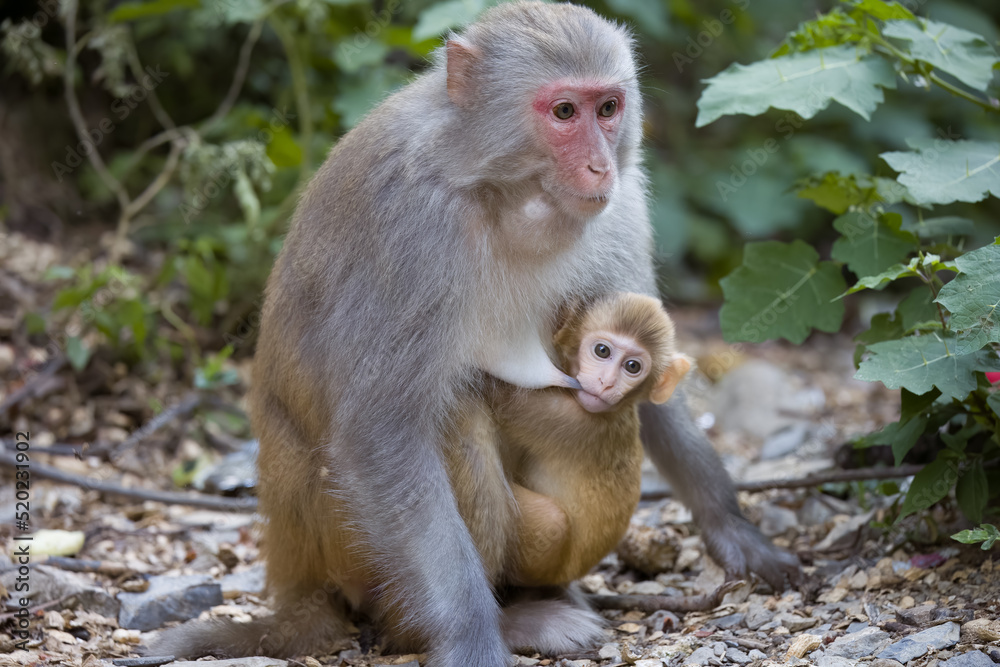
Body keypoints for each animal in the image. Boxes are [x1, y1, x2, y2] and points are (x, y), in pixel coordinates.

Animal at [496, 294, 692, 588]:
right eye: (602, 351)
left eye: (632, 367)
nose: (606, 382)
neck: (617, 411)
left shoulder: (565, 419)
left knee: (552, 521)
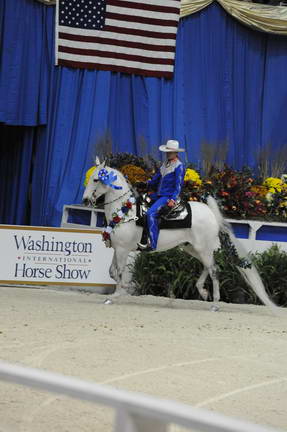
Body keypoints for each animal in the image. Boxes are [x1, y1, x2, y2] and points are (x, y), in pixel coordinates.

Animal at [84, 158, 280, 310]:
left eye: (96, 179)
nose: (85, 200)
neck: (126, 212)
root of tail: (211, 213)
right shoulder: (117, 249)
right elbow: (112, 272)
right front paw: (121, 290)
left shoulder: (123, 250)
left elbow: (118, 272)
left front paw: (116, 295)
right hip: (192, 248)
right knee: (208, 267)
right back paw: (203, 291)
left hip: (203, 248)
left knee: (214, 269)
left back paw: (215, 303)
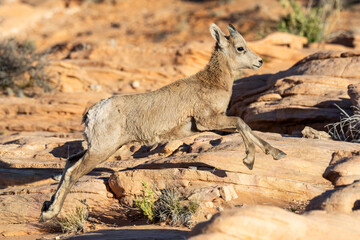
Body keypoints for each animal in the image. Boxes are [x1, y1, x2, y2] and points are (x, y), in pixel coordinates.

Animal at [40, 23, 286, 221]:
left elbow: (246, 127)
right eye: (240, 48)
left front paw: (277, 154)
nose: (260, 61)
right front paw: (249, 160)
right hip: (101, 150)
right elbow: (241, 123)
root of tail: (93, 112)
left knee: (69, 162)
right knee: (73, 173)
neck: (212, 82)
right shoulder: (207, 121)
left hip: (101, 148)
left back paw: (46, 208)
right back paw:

---

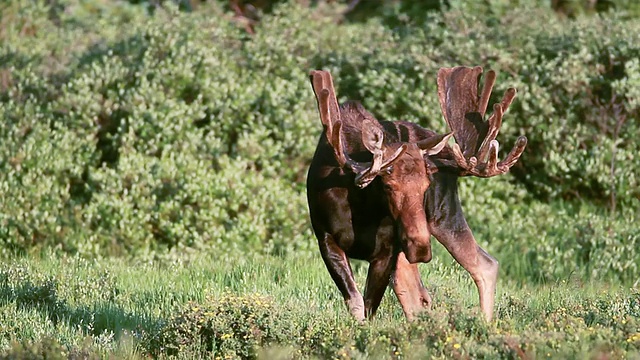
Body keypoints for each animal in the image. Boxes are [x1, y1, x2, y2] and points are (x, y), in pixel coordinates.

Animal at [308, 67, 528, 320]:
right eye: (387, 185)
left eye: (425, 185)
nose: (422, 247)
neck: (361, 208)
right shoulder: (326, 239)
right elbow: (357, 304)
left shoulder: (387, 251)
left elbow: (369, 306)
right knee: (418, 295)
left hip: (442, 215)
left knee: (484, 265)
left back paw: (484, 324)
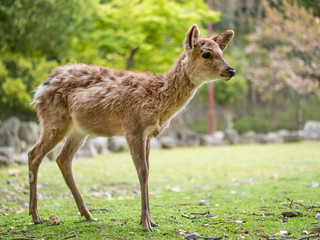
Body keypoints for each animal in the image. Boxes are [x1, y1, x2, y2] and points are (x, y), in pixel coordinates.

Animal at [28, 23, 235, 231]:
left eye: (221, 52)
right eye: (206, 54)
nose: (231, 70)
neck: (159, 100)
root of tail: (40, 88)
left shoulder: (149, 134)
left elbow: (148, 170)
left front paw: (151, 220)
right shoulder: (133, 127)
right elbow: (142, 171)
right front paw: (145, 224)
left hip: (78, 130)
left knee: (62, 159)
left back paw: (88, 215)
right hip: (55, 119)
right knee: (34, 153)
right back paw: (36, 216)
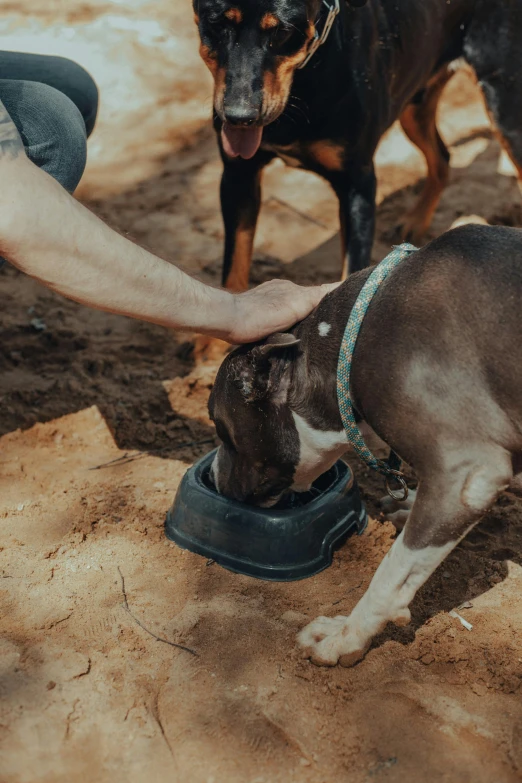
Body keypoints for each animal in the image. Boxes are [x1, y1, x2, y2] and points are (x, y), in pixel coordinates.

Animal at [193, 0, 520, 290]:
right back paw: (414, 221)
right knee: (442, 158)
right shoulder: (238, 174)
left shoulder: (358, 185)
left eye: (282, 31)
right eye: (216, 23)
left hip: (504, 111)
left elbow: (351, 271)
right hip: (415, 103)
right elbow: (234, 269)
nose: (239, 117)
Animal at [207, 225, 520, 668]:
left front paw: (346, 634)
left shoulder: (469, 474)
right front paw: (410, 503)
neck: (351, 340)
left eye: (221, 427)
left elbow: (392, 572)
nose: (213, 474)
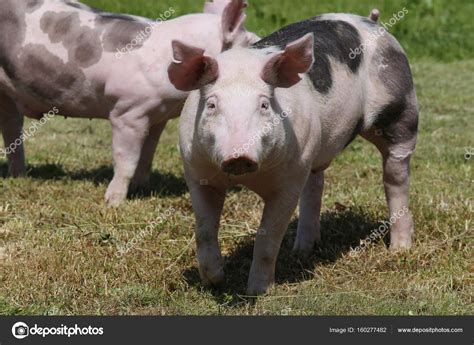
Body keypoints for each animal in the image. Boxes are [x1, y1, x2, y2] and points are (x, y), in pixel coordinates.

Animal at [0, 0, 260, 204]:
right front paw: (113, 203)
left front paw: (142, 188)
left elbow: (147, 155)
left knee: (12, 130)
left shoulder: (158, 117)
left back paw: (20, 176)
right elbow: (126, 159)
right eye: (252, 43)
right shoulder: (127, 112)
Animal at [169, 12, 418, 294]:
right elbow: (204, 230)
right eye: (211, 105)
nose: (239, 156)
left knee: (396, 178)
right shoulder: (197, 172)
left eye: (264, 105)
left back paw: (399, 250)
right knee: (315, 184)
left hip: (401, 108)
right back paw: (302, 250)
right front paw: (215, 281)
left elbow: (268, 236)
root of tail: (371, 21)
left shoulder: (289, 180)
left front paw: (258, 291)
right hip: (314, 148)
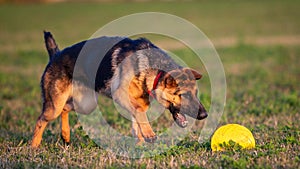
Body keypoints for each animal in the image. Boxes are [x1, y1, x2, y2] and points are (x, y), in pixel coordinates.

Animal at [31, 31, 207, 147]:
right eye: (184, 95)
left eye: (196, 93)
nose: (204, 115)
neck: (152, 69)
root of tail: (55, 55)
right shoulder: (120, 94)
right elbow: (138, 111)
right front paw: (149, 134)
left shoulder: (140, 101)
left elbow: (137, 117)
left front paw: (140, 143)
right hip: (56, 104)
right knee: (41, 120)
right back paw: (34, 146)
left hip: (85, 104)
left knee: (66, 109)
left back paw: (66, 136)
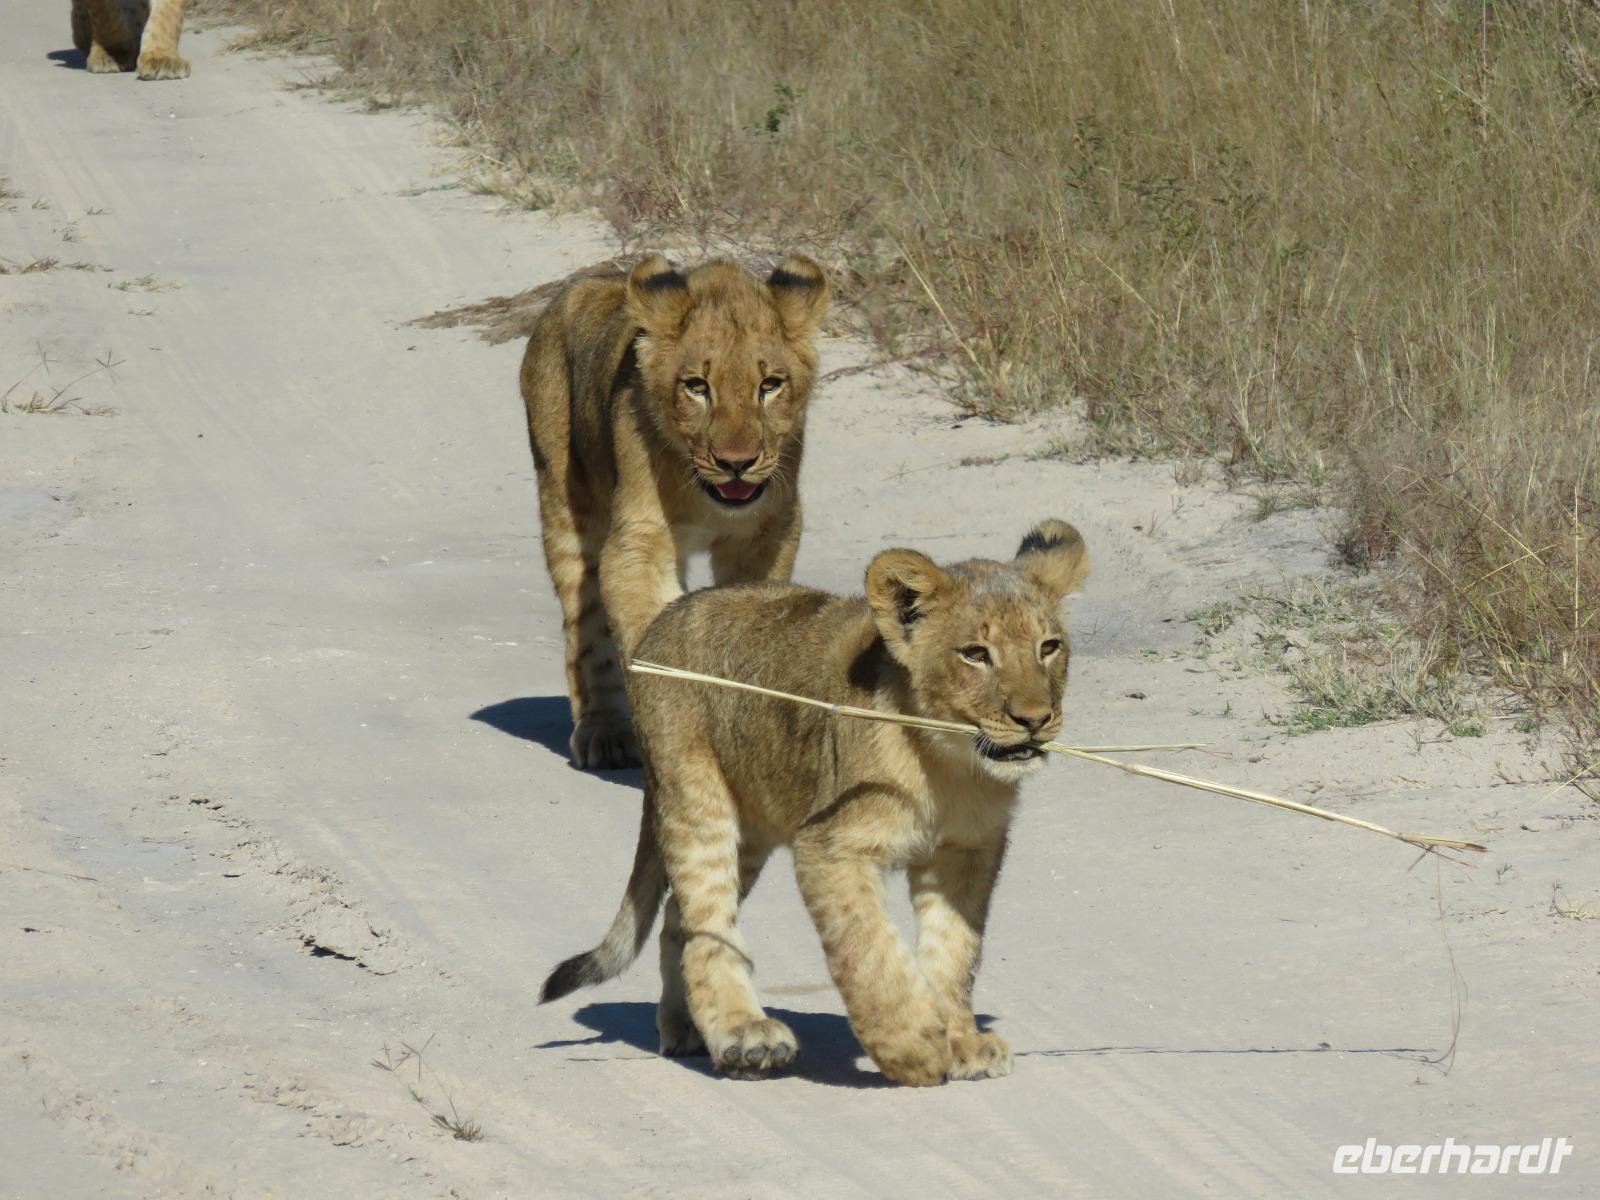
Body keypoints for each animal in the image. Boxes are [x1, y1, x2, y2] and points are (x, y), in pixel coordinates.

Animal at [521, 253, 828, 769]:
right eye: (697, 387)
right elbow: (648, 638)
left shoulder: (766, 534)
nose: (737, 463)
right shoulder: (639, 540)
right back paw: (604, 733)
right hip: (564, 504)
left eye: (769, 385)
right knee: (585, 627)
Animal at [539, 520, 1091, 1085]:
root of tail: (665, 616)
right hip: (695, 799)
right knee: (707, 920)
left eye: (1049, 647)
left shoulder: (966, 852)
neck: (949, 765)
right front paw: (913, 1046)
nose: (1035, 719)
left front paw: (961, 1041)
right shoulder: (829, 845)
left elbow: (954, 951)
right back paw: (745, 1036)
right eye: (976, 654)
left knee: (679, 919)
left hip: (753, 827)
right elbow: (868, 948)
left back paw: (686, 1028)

--- Required work ---
Exactly one number is wanted in reply: the count of lines above that hold the string "nose".

--- Exercise solution ---
11